The nature versus nurture debate revolves around whether nature — your genetics — or nurture — your upbringing and environment — is more important when it comes to shaping your athletic potential. It has been the subject of intense controversy since the dawn of sports. Personally, I believe that it no longer should be a debate; it has been proven that being an amazing athlete requires both nature and nurture.
The nature side of the debate argues that athletic potential is solely determined by the instructions in each cell of our body that we call our genes. In fact, most of our visible physical traits manifest as a result of the interactions between multiple genes.
One common trait that can exemplify this is height. Studies suggest that up to 80 per cent of your height is determined by the genes you inherit from your parents!
But what about the other 20 per cent? Research suggests that your environment contributes to some of that percentage. Getting good nutrition means that your body has a larger pool of resources it can use to grow and develop. Additional studies have found people have gotten taller as their nutrition got better. Thus, your environment can, at times, enable you to take advantage of your genetics.
Another trait mainly determined by your genetics that can greatly influence your athletic potential is your body type, which simply refers to how easy it is for you to gain mass in the form of muscle or fat. According to bodybuilders, there are three main body types: ectomorph, mesomorph, and endomorph. Generally, mesomorphs have the easiest time maintaining muscle and leanness; ectomorphs can find it difficult to put on weight due to their fast metabolism; and endomorphs may gain more muscle, but this often comes with more fat. Therefore , mesomorphs have the highest likelihood of being better athletes.
You might be wondering: to what degree do my genes determine my body type? The truth is that three genes can reliably predict your body mass index because of how different their expression patterns are from each other. So genes do play an important role when it comes to athleticism.
But despite the fact that the gift of a particularly athletic body type is genetically inborn, it may take some learning for athletes to take full advantage of their power, or to overcome other disadvantages they may face. Learning is heavily influenced by your environment, in the form of your upbringing or your coaches, to name some factors.
Let us consider arguably one of the most famous basketball players in the world, Kobe Bryant, to illustrate this. Bryant was a naturally gifted player; at a height of six feet six inches, he was described to have a “killer instinct” that allowed him to always find a way to win a game, no matter how unwinnable it seemed. However, what he is more famous for is his training off the court, his drive, and the exceptional level of skill he cultivated through his training.
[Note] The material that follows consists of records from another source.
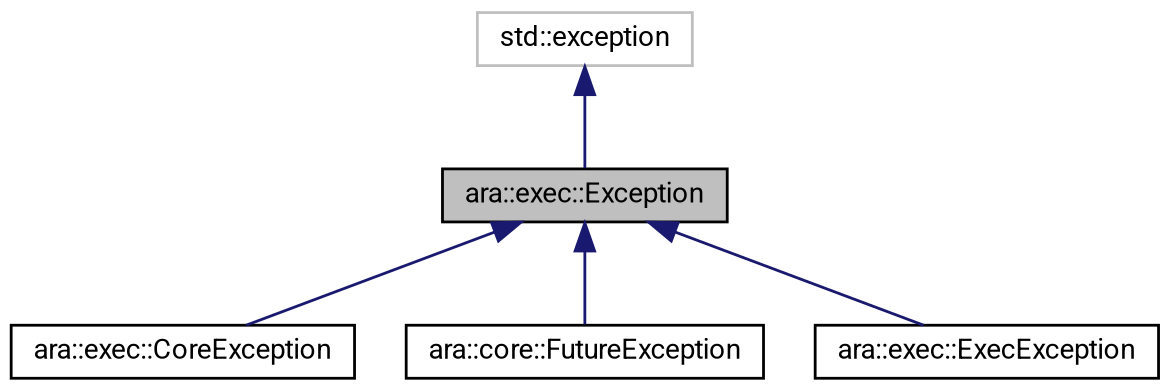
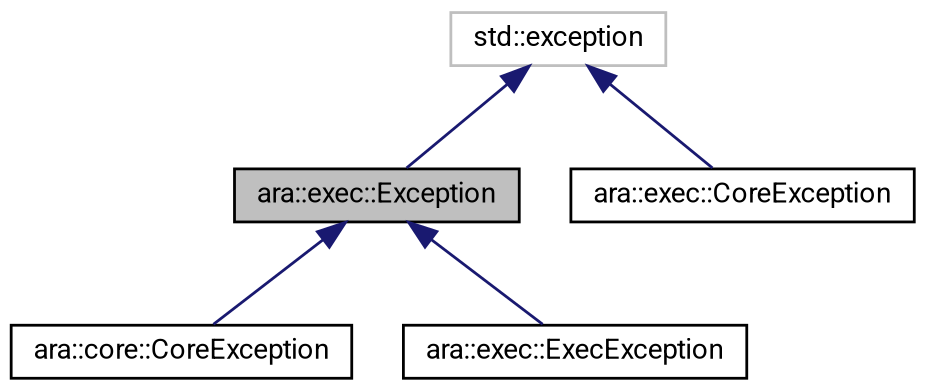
  digraph {
    fontname=Roboto
    node [color=black fillcolor=white fontname=Roboto fontsize=10 shape=record style=filled]
    edge [color=midnightblue dir=back fontname=Roboto fontsize=10 labelfontname=Helvetica labelfontsize=10 style=solid]
    n1 [fillcolor=grey75 fontcolor=black height=0.2 label="ara::exec::Exception" width=0.4]
    n2 [height=0.2 label="ara::exec::CoreException" width=0.4]
-   n3 [height=0.2 label="ara::core::FutureException" width=0.4]
+   n3 [height=0.2 label="ara::core::CoreException" width=0.4]
    n4 [height=0.2 label="ara::exec::ExecException" width=0.4]
    n5 [color=grey75 height=0.2 label="std::exception" width=0.4]
-   n1 -> n2
+   n5 -> n2
    n1 -> n3
    n1 -> n4
    n5 -> n1
  }
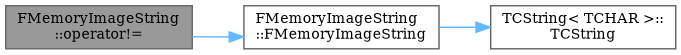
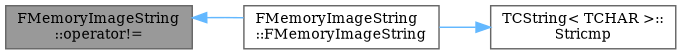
  digraph {
    fontname="DejaVu Serif"
    rankdir=LR
    node [color=grey40 fillcolor=white fontname="DejaVu Serif" fontsize=10 shape=box style=filled]
    edge [color=steelblue1 fontname="DejaVu Serif" fontsize=10 labelfontname=Helvetica labelfontsize=10 style=solid]
    n1 [color=gray40 fillcolor=grey60 fontcolor=black height=0.2 label="FMemoryImageString\l::operator!=" width=0.4]
    n2 [height=0.2 label="FMemoryImageString\l::FMemoryImageString" width=0.4]
-   n3 [height=0.2 label="TCString\< TCHAR \>::\lTCString" width=0.4]
-   n1 -> n2
+   n3 [height=0.2 label="TCString\< TCHAR \>::\lStricmp" width=0.4]
+   n2 -> n1
    n2 -> n3
  }
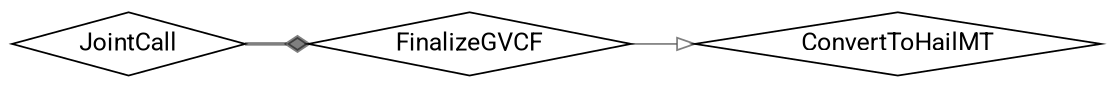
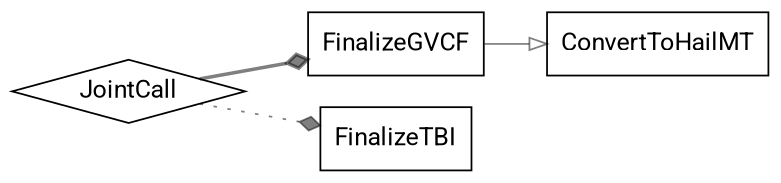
  digraph {
    compound=true
    rankdir=LR
    node [fontname=Roboto shape=diamond]
    edge [arrowhead=diamond color="#00000080"]
    n1 [label=JointCall]
-   n2 [label=FinalizeGVCF]
-   n4 [label=ConvertToHailMT]
+   n2 [label=FinalizeGVCF shape=box]
+   n3 [label=FinalizeTBI shape=box]
+   n4 [label=ConvertToHailMT shape=box]
    n1 -> n2 [style=bold]
+   n1 -> n3 [style=dotted]
    n2 -> n4 [arrowhead=onormal style=solid]
  }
His work ethic was unmatched, and it even allowed him to overcome the disadvantage of having small hands for a shooting guard. This is truly what has put him in discussion for the greatest basketball player of all time.
On the other hand, let us consider another player — Shaquille O’Neal, a former teammate of Bryant. He made the most of his natural height and muscle in order to have an extremely successful basketball career. However, his lack of work ethic — a trait that his teammates have observed — prevented him from achieving even more success and was a detriment to his teammates. Therefore, we can see how nature and nurture work together to elevate well-rounded athletes above those that simply have raw inborn gifts.
All in all, building the best athletic performer possible, according to recent events and research, depends on both genetics and environment. The limits of genetics are apparent — being naturally gifted can only take a person so far. Grit, hard work, and the determination to practice are what truly elevate an athlete’s game.